-- Work order --
Among the lines below, restate word for word only those from the line with "сих пор чувствовала, как" through the line with "A Montanha Sagrada", with both end lines kept.

Page-level text extractions:
--------------------------------------------------
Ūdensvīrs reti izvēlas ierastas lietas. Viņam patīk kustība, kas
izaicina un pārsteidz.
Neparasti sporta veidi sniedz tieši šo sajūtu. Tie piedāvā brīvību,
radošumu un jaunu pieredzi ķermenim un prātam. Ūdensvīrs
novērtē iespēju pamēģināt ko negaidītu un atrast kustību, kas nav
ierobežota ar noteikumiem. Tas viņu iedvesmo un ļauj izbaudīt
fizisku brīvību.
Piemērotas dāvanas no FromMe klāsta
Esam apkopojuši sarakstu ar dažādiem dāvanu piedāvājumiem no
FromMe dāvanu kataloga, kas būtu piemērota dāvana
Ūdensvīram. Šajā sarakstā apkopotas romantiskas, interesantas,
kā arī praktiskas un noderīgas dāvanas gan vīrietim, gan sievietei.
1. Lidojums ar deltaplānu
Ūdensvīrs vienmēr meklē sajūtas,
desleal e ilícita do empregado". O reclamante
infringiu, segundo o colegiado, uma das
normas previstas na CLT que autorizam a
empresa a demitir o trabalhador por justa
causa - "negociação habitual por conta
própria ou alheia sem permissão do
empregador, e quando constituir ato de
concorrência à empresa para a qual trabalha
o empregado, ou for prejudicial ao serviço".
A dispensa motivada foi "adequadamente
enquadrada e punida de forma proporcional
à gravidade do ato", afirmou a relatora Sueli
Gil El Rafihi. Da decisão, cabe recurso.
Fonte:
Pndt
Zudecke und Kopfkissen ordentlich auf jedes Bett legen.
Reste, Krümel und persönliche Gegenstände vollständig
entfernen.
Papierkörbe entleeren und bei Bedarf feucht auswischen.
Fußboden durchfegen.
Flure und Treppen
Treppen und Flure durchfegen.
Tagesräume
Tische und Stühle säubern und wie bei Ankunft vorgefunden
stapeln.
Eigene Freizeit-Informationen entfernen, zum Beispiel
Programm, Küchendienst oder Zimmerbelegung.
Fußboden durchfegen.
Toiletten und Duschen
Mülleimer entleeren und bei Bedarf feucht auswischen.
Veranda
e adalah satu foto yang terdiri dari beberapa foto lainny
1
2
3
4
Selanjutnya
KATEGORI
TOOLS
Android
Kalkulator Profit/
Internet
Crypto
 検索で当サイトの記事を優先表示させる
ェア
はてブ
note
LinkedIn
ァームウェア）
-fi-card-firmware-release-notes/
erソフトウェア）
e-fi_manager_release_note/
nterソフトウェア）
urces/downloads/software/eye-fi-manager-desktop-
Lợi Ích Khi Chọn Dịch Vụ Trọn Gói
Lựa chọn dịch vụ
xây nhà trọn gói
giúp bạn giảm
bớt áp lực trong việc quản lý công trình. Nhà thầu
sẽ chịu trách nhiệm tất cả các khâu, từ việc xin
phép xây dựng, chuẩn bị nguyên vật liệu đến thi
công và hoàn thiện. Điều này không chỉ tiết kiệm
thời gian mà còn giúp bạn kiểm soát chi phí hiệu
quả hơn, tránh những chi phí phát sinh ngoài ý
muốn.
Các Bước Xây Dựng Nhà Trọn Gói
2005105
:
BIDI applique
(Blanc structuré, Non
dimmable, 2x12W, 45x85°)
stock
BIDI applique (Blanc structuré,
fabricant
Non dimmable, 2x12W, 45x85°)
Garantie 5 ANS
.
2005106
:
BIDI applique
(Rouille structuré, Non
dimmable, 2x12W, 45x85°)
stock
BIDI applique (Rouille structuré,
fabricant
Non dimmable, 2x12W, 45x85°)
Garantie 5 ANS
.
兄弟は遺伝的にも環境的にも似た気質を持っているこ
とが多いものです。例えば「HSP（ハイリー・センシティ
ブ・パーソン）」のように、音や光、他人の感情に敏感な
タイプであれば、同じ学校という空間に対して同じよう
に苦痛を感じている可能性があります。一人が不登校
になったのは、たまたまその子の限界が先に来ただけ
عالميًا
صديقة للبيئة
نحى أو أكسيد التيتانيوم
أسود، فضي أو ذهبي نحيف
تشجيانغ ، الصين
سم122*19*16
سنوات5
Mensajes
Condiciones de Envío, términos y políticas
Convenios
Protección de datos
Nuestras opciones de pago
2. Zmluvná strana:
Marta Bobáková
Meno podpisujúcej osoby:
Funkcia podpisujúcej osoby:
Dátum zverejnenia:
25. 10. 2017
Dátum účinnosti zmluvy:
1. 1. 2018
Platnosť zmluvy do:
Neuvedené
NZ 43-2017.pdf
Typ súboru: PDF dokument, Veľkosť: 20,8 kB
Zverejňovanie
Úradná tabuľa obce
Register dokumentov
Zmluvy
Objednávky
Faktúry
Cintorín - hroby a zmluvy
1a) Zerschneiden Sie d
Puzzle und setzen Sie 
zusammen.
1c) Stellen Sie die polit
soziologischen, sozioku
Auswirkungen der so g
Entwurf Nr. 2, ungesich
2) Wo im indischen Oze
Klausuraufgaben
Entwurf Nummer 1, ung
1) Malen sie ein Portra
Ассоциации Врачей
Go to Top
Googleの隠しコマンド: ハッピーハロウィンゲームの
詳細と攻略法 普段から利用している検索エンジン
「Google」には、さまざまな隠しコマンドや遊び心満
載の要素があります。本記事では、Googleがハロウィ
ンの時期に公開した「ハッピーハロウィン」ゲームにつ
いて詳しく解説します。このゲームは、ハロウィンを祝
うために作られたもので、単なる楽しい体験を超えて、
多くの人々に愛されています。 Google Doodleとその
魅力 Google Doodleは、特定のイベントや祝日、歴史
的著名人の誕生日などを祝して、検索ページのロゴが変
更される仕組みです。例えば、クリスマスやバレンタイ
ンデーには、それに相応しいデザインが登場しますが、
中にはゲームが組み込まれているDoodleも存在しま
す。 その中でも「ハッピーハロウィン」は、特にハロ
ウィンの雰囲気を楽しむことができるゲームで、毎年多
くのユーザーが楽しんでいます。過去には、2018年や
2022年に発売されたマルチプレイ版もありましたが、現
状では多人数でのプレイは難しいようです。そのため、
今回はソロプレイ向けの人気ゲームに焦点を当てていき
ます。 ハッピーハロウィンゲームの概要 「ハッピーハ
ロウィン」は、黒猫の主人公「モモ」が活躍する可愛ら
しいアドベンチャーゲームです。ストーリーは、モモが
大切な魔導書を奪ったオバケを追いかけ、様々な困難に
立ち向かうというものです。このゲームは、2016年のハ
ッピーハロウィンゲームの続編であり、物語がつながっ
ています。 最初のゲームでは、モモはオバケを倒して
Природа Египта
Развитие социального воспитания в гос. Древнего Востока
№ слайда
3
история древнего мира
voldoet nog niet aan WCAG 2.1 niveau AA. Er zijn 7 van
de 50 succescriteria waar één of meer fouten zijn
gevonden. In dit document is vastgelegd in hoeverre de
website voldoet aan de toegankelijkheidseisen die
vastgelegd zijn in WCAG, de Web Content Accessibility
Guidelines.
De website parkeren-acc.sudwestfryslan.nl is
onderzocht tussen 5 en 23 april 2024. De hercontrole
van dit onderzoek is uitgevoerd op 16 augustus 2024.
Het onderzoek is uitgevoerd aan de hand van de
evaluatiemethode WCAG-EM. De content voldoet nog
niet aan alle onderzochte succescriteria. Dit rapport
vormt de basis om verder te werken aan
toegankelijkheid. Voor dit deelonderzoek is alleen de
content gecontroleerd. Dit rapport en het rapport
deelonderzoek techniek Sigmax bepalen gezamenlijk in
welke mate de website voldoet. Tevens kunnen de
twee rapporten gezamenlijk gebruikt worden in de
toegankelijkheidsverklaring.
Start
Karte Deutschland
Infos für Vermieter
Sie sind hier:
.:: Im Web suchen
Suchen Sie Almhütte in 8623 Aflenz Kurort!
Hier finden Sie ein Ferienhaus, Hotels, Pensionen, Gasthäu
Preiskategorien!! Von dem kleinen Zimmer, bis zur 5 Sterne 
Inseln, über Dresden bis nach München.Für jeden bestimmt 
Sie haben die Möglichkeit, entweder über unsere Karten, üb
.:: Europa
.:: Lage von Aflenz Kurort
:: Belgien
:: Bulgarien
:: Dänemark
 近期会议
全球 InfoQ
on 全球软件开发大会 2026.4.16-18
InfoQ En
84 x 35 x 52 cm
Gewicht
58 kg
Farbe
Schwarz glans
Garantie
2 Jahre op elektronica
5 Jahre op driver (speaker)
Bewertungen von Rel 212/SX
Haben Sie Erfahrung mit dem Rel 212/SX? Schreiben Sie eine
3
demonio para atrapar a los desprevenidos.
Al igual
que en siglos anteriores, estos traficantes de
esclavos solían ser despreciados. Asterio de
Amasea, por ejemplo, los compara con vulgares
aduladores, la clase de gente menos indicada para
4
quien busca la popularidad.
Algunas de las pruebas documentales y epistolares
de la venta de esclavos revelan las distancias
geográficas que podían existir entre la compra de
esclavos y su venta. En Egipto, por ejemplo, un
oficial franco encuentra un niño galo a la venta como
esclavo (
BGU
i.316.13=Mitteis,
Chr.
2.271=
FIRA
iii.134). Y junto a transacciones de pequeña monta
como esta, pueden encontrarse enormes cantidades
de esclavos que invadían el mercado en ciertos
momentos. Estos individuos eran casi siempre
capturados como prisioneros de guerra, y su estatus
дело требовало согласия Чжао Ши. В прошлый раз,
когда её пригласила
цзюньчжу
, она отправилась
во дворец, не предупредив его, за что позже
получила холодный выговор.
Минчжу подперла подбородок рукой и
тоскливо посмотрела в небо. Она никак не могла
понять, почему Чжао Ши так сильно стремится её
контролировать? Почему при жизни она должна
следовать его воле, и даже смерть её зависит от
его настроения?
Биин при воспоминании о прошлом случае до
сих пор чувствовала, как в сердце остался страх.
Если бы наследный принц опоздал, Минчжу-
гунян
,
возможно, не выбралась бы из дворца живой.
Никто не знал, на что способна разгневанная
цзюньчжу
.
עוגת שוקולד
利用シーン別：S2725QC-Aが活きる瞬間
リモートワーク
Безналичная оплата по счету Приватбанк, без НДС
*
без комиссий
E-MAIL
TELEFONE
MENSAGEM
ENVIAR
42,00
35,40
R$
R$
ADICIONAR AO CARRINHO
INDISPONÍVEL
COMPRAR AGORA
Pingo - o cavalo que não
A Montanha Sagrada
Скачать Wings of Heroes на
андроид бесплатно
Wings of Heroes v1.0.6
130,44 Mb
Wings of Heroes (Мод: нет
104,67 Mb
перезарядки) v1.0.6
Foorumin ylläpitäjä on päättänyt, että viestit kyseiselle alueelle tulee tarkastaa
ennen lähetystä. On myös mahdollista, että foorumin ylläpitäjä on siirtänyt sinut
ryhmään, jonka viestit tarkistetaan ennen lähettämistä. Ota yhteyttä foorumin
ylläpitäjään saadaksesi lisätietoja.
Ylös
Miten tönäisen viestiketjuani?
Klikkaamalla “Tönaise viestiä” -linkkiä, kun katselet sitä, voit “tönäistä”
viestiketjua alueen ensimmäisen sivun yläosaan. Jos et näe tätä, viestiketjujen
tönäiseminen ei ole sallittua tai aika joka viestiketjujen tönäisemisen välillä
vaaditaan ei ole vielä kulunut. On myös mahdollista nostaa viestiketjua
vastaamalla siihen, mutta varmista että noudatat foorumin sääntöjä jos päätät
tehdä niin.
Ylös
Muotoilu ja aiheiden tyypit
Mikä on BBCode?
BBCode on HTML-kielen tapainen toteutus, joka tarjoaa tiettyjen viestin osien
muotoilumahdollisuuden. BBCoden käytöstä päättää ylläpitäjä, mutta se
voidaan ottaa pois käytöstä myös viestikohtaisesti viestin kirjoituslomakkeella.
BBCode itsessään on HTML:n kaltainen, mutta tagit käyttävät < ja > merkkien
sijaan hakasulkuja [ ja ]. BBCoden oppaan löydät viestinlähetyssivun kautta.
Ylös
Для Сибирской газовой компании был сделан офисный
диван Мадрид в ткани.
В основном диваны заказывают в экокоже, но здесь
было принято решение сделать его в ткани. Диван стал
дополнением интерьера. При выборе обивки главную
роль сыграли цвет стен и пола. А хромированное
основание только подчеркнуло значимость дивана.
--------------------------------------------------
-- The completed task --
сих пор чувствовала, как в сердце остался страх.
Если бы наследный принц опоздал, Минчжу-
гунян
,
возможно, не выбралась бы из дворца живой.
Никто не знал, на что способна разгневанная
цзюньчжу
.
עוגת שוקולד
利用シーン別：S2725QC-Aが活きる瞬間
リモートワーク
Безналичная оплата по счету Приватбанк, без НДС
*
без комиссий
E-MAIL
TELEFONE
MENSAGEM
ENVIAR
42,00
35,40
R$
R$
ADICIONAR AO CARRINHO
INDISPONÍVEL
COMPRAR AGORA
Pingo - o cavalo que não
A Montanha Sagrada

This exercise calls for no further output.